[Items listed in a dataset]
Segment Open
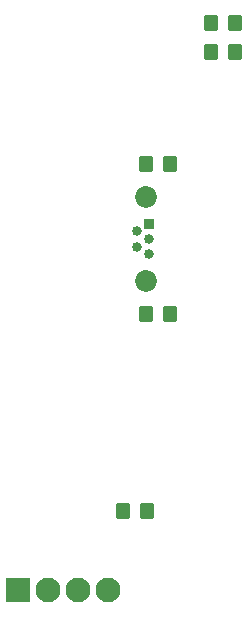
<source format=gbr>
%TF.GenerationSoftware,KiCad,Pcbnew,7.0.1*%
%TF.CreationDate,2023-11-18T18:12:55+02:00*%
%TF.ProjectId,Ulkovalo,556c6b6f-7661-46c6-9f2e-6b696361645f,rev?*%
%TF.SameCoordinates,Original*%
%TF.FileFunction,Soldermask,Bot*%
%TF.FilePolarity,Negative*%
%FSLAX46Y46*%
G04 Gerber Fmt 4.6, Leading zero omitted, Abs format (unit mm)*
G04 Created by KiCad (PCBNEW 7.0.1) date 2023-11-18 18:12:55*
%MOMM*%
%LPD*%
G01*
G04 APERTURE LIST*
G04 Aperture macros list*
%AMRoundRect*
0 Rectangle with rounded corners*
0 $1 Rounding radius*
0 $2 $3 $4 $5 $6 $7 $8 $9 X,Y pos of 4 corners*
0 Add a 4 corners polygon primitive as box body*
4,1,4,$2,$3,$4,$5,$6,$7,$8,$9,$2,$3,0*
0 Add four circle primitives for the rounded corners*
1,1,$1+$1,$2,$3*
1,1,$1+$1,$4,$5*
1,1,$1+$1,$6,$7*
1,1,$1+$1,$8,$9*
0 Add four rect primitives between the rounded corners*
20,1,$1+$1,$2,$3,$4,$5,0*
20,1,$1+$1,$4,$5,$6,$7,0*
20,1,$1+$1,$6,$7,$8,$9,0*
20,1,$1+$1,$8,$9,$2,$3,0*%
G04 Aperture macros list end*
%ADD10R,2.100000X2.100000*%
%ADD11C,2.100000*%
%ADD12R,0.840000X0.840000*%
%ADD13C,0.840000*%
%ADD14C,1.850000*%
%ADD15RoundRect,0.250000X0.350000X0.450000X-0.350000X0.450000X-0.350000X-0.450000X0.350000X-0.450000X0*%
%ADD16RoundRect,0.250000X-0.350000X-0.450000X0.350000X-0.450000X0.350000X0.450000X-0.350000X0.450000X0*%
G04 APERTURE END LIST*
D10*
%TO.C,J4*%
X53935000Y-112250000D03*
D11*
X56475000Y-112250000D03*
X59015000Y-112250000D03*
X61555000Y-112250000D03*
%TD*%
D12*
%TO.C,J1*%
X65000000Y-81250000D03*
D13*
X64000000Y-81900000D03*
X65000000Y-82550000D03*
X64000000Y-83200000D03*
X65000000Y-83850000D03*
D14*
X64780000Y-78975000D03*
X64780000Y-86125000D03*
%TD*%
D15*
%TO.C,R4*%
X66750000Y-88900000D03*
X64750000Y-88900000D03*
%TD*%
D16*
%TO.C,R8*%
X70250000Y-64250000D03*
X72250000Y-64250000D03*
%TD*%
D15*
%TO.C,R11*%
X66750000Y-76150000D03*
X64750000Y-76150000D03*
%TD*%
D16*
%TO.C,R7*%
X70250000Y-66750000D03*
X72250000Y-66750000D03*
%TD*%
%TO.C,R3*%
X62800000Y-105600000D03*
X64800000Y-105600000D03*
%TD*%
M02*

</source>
Segment Closed
### YOUR INSTRUCTIONS
Produce an exact reprint of the entries, dropping the images.

### WRITTEN ANSWER
<source format=gbr>
%TF.GenerationSoftware,KiCad,Pcbnew,7.0.1*%
%TF.CreationDate,2023-11-18T18:12:55+02:00*%
%TF.ProjectId,Ulkovalo,556c6b6f-7661-46c6-9f2e-6b696361645f,rev?*%
%TF.SameCoordinates,Original*%
%TF.FileFunction,Soldermask,Bot*%
%TF.FilePolarity,Negative*%
%FSLAX46Y46*%
G04 Gerber Fmt 4.6, Leading zero omitted, Abs format (unit mm)*
G04 Created by KiCad (PCBNEW 7.0.1) date 2023-11-18 18:12:55*
%MOMM*%
%LPD*%
G01*
G04 APERTURE LIST*
G04 Aperture macros list*
%AMRoundRect*
0 Rectangle with rounded corners*
0 $1 Rounding radius*
0 $2 $3 $4 $5 $6 $7 $8 $9 X,Y pos of 4 corners*
0 Add a 4 corners polygon primitive as box body*
4,1,4,$2,$3,$4,$5,$6,$7,$8,$9,$2,$3,0*
0 Add four circle primitives for the rounded corners*
1,1,$1+$1,$2,$3*
1,1,$1+$1,$4,$5*
1,1,$1+$1,$6,$7*
1,1,$1+$1,$8,$9*
0 Add four rect primitives between the rounded corners*
20,1,$1+$1,$2,$3,$4,$5,0*
20,1,$1+$1,$4,$5,$6,$7,0*
20,1,$1+$1,$6,$7,$8,$9,0*
20,1,$1+$1,$8,$9,$2,$3,0*%
G04 Aperture macros list end*
%ADD10R,2.100000X2.100000*%
%ADD11C,2.100000*%
%ADD12R,0.840000X0.840000*%
%ADD13C,0.840000*%
%ADD14C,1.850000*%
%ADD15RoundRect,0.250000X0.350000X0.450000X-0.350000X0.450000X-0.350000X-0.450000X0.350000X-0.450000X0*%
%ADD16RoundRect,0.250000X-0.350000X-0.450000X0.350000X-0.450000X0.350000X0.450000X-0.350000X0.450000X0*%
G04 APERTURE END LIST*
D10*
%TO.C,J4*%
X53935000Y-112250000D03*
D11*
X56475000Y-112250000D03*
X59015000Y-112250000D03*
X61555000Y-112250000D03*
%TD*%
D12*
%TO.C,J1*%
X65000000Y-81250000D03*
D13*
X64000000Y-81900000D03*
X65000000Y-82550000D03*
X64000000Y-83200000D03*
X65000000Y-83850000D03*
D14*
X64780000Y-78975000D03*
X64780000Y-86125000D03*
%TD*%
D15*
%TO.C,R4*%
X66750000Y-88900000D03*
X64750000Y-88900000D03*
%TD*%
D16*
%TO.C,R8*%
X70250000Y-64250000D03*
X72250000Y-64250000D03*
%TD*%
D15*
%TO.C,R11*%
X66750000Y-76150000D03*
X64750000Y-76150000D03*
%TD*%
D16*
%TO.C,R7*%
X70250000Y-66750000D03*
X72250000Y-66750000D03*
%TD*%
%TO.C,R3*%
X62800000Y-105600000D03*
X64800000Y-105600000D03*
%TD*%
M02*

</source>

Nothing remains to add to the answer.